Serve para tudo. Há pessoas que gostam de música para entreter, outras para questionar, outras para usar no ginásio, outras para irem para a frente de uma linha costeira mandar pedras ao mar. A música é uma coisa que não tendo aquela primeira utilidade de que se fala tanto hoje em dia, é uma coisa quase como um canivete suíço, serve para tudo. Lembro-me de estar na maternidade quando a Sónia [Tavares] deu à luz o Fausto e de vir um casal ter connosco e estavam a ouvir The Gift, de casamentos em que abrem o baile com a mais baladeira, gótica música dos Moonspell. A música serve para tudo e é difícil contabilizar as sensações que este tipo de arte dá, que são tão mais poderosas e presentes. A música é sempre aquele amigo com quem nós não falamos e que às vezes até desprezamos e depois pensamos nele ou nela e dizemos ‘vá, deixa-me lá telefonar’. Como dizem os The Doors, "music is your only friend". Agora se entretém, se reivindica, se muda, se é política? É um pouco de tudo e acho que as bandas têm de conviver com isso, apesar da resistência que as vezes há por parte do público. "Façam música, não façam politica", dizem, e eu compreendo. As pessoas estão fartas de discursos e por vezes só querem é ouvir um bom heavy metal, sem máscara, soltar o cabelo e ir ali para o meio do moche. Nós se conseguirmos cumprir todos esses papéis estamos a cumprir o nosso papel principal enquanto banda que é ter uma espécie de conexão autêntica com as pessoas que nos ouvem.
A obra dos Moonspell tem muitas referências históricas e da história portuguesa. Numa altura em que a herança colonial está no centro do debate, já pensou em algum momento refletir ou escrever sobre esta parte da história?
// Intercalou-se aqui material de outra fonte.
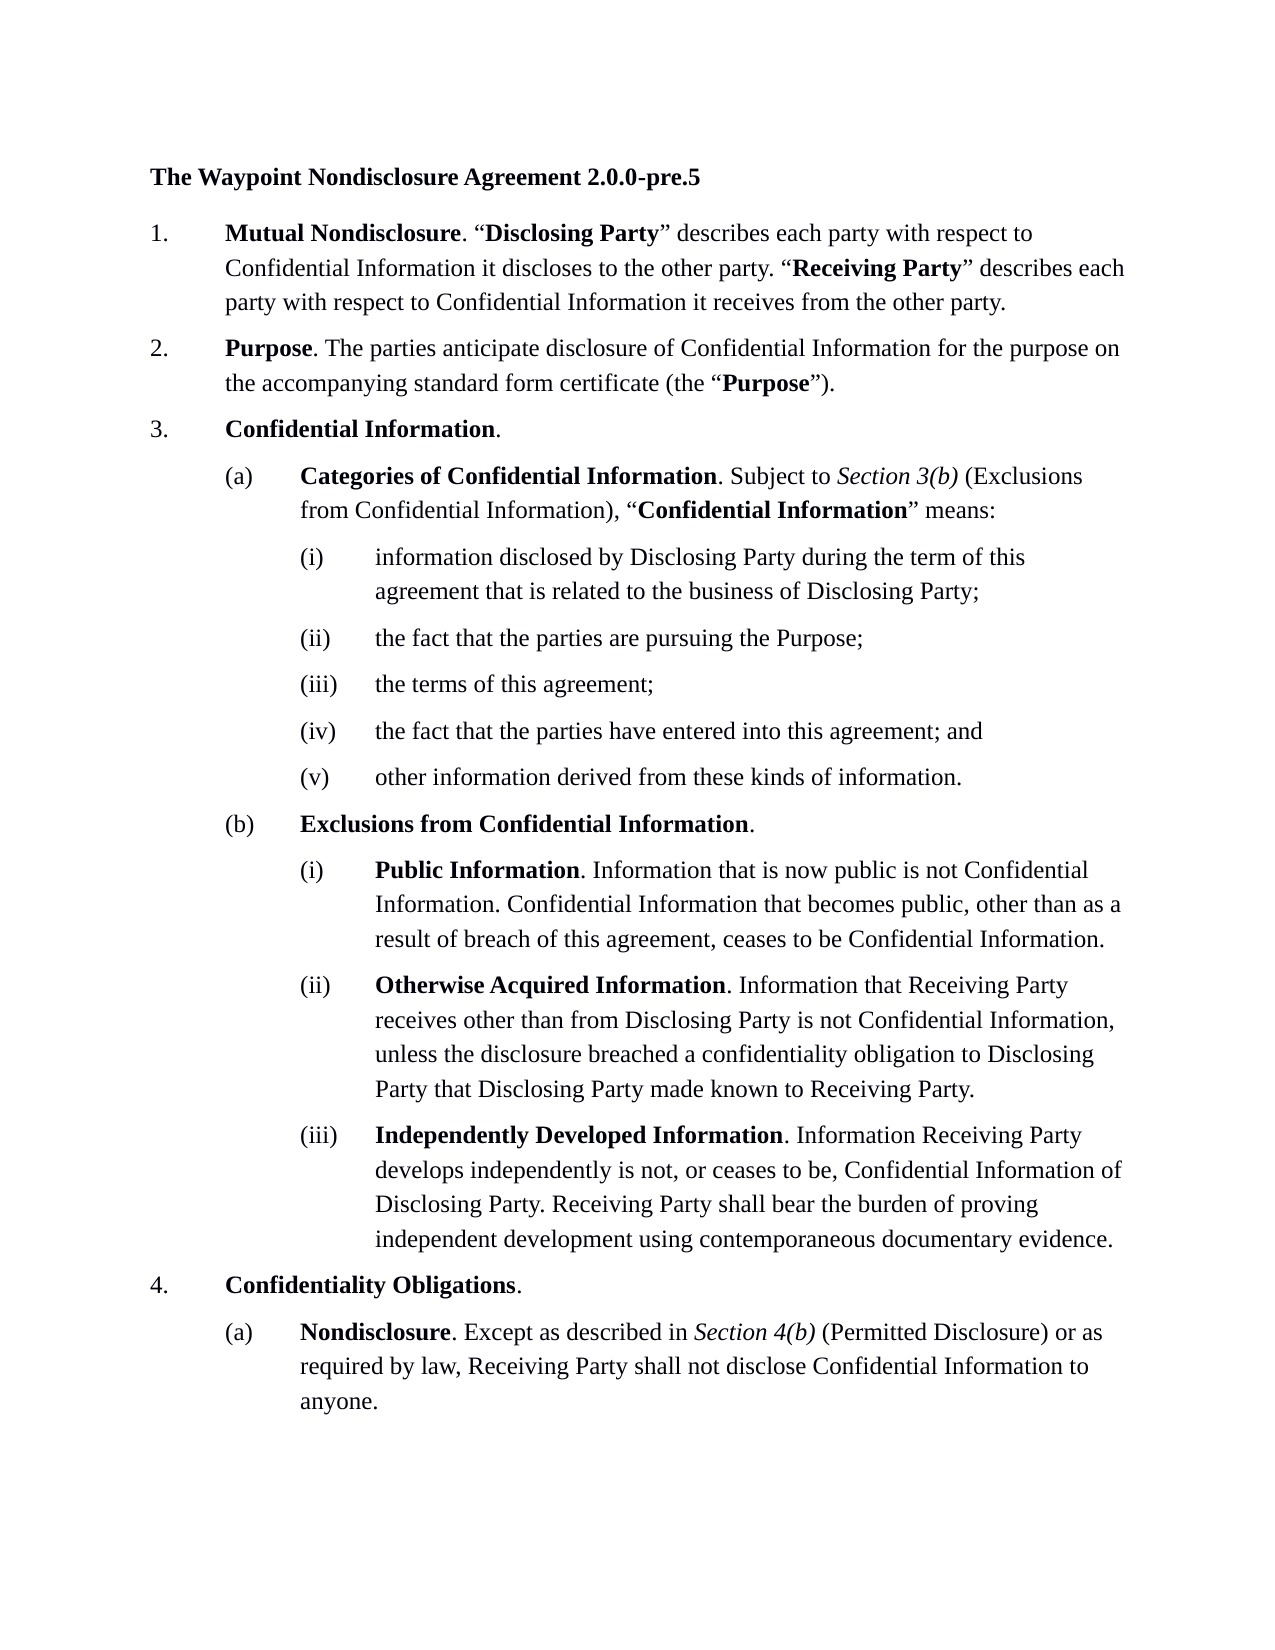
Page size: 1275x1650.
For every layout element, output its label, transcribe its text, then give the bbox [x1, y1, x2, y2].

text 2. Purpose. The parties anticipate disclosure of Confidential Information for the purpose on the accompanying standard form certificate (the “Purpose”). [150, 333, 1125, 397]
text 4. Confidentiality Obligations. [150, 1270, 1125, 1299]
text (iii) Independently Developed Information. Information Receiving Party develops independently is not, or ceases to be, Confidential Information of Disclosing Party. Receiving Party shall bear the burden of proving independent development using contemporaneous documentary evidence. [300, 1120, 1125, 1253]
text The Waypoint Nondisclosure Agreement 2.0.0‑pre.5 [150, 162, 1050, 191]
text (a) Nondisclosure. Except as described in Section 4(b) (Permitted Disclosure) or as required by law, Receiving Party shall not disclose Confidential Information to anyone. [225, 1317, 1125, 1414]
text (iv) the fact that the parties have entered into this agreement; and [300, 716, 1125, 744]
text (iii) the terms of this agreement; [300, 669, 1125, 698]
text 1. Mutual Nondisclosure. “Disclosing Party” describes each party with respect to Confidential Information it discloses to the other party. “Receiving Party” describes each party with respect to Confidential Information it receives from the other party. [150, 218, 1125, 316]
text (a) Categories of Confidential Information. Subject to Section 3(b) (Exclusions from Confidential Information), “Confidential Information” means: [225, 461, 1125, 524]
text (ii) Otherwise Acquired Information. Information that Receiving Party receives other than from Disclosing Party is not Confidential Information, unless the disclosure breached a confidentiality obligation to Disclosing Party that Disclosing Party made known to Receiving Party. [300, 971, 1125, 1103]
text (ii) the fact that the parties are pursuing the Purpose; [300, 623, 1125, 652]
text 3. Confidential Information. [150, 414, 1125, 443]
text (i) Public Information. Information that is now public is not Confidential Information. Confidential Information that becomes public, other than as a result of breach of this agreement, ceases to be Confidential Information. [300, 855, 1125, 953]
text (b) Exclusions from Confidential Information. [225, 809, 1125, 837]
text (i) information disclosed by Disclosing Party during the term of this agreement that is related to the business of Disclosing Party; [300, 542, 1125, 605]
text (v) other information derived from these kinds of information. [300, 762, 1125, 791]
Interessa-me a história de Portugal. Boa ou má é a nossa impressão digital no mundo. Recorro ao meu amigo Nietzsche que dizia que a nossa cultura iria evoluir para uma cultura de espécie judaico-cristã em que íamos apontar a culpa e o dedo a tudo e mais alguma coisa, mas que não teríamos a capacidade de perdoar. Que é uma coisa que está nos ensinamentos mais básicos, nomeadamente do cristianismo, que é uma cultura do perdão. Como tal, eu gostava de ver as pessoas que têm razões de queixa, como é óbvio, o colonialismo foi horrível, não só o português, mas o de todas as nações brancas que o fizeram. Mas na minha opinião estar a destruir esse passado ou estar a exercer violência sobre ele vai completamente ao encontro do que o Nietzsche dizia de a nossa cultura ser incapaz de perdoar. Ainda irei escrever alguns álbuns em português, como o 1755, sobre alguns aspetos da história de Portugal. Não a glorifico, mas também não a nego, como a própria história pessoal. Nós fazemos bem e fazemos mal. O mais errado aqui é o moralismo e a incapacidade de perdoar. Acho que podemos ter uma atitude construtiva nesse perdoar do colonialismo português, principalmente não da minha parte, mas das pessoas que sentiram, e que sentem isso na pele. Mas acho que estamos a ir num caminho muito perigoso, que depois envolve, como é óbvio, o cancelamento da arte, a destruição de estátuas, etc., e penso que ainda não temos a distância histórica para fazer as coisas dessa maneira. Preferia muito mais que houvesse um entendimento. Se não já tínhamos destruído qualquer vestígio do império Romano, que era um império estudado e adorado e foi provavelmente dos impérios mais sanguinários do mundo. É um assunto muito complexo, mas acho que a Arte e os artistas devem falar nele. Mas devem-se também colocar numa ótica de perdoar as coisas que estão malfeitas. Acho que é a única saída. As outras coisas vão contribuir para mais divisão e mais destruição.